* To do
Would you write out the lines from the one containing "secretaria@camarabelterra.pa.gov.br" to the end of the records below, exactly and in full, please?
*** Opening Information given ***
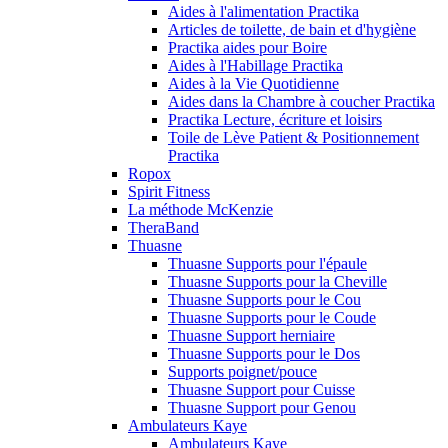
Aides à l'alimentation Practika
Articles de toilette, de bain et d'hygiène
Practika aides pour Boire
Aides à l'Habillage Practika
Aides à la Vie Quotidienne
Aides dans la Chambre à coucher Practika
Practika Lecture, écriture et loisirs
Toile de Lève Patient & Positionnement
Practika
Ropox
Spirit Fitness
La méthode McKenzie
TheraBand
Thuasne
Thuasne Supports pour l'épaule
Thuasne Supports pour la Cheville
Thuasne Supports pour le Cou
Thuasne Supports pour le Coude
Thuasne Support herniaire
Thuasne Supports pour le Dos
Supports poignet/pouce
Thuasne Support pour Cuisse
Thuasne Support pour Genou
Ambulateurs Kaye
Ambulateurs Kaye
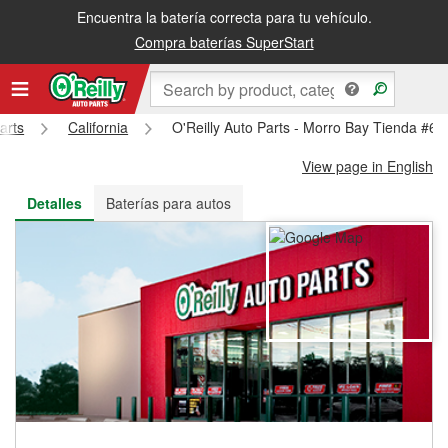
Encuentra la batería correcta para tu vehículo.
Recibe tu orden gratis al día siguiente o recógela en la tienda
Compra baterías SuperStart
arts
California
O'Reilly Auto Parts - Morro Bay Tienda #61
View page in English
Detalles
Baterías para autos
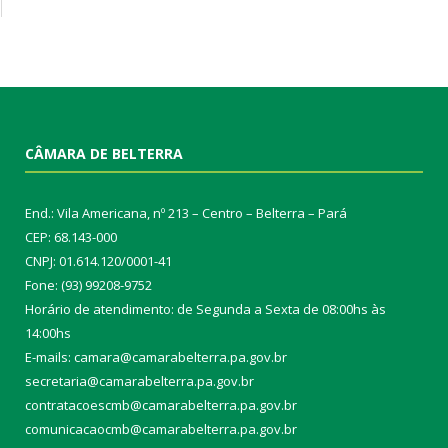
CÂMARA DE BELTERRA
End.: Vila Americana, nº 213 – Centro – Belterra – Pará
CEP: 68.143-000
CNPJ: 01.614.120/0001-41
Fone: (93) 99208-9752
Horário de atendimento: de Segunda a Sexta de 08:00hs às
14:00hs
E-mails: camara@camarabelterra.pa.gov.b
r
secretaria@camarabelterra.pa.gov.br
contratacoescmb@camarabelterra.pa.gov.br
comunicacaocmb@camarabelterra.pa.gov.br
*** Closing Information given ***
* Output for this task
secretaria@camarabelterra.pa.gov.br
contratacoescmb@camarabelterra.pa.gov.br
comunicacaocmb@camarabelterra.pa.gov.br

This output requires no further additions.